Exercise description: Extract each line from the entries below that contains the string "diameter".
┄┄┄┄┄┄┄┄┄┄┄┄┄┄┄┄┄┄┄┄
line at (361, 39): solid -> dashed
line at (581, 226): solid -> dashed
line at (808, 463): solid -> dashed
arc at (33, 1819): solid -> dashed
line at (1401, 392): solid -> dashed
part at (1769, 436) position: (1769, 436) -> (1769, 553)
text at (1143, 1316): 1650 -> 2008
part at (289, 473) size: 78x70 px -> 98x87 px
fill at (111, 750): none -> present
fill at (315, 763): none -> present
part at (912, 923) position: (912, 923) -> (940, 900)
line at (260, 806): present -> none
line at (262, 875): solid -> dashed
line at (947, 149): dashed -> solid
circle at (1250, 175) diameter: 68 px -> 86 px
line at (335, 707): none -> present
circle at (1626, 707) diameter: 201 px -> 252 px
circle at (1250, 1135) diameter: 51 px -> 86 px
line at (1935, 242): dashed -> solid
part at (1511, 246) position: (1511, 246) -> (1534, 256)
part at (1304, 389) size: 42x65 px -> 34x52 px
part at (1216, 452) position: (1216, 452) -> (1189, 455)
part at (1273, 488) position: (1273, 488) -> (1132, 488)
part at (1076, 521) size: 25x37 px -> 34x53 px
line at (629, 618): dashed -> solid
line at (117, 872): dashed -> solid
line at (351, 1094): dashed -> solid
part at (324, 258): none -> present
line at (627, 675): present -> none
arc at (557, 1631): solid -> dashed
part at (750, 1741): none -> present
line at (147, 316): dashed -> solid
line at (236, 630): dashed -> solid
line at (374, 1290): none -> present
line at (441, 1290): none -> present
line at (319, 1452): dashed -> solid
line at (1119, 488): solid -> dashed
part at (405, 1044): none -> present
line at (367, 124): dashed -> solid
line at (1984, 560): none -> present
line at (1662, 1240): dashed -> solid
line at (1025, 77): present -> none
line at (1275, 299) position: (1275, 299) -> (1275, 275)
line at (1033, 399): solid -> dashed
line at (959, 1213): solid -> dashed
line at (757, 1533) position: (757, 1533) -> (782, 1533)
┄┄┄┄┄┄┄┄┄┄┄┄┄┄┄┄┄┄┄┄
Solution to this exercise:
circle at (1250, 175) diameter: 68 px -> 86 px
circle at (1626, 707) diameter: 201 px -> 252 px
circle at (1250, 1135) diameter: 51 px -> 86 px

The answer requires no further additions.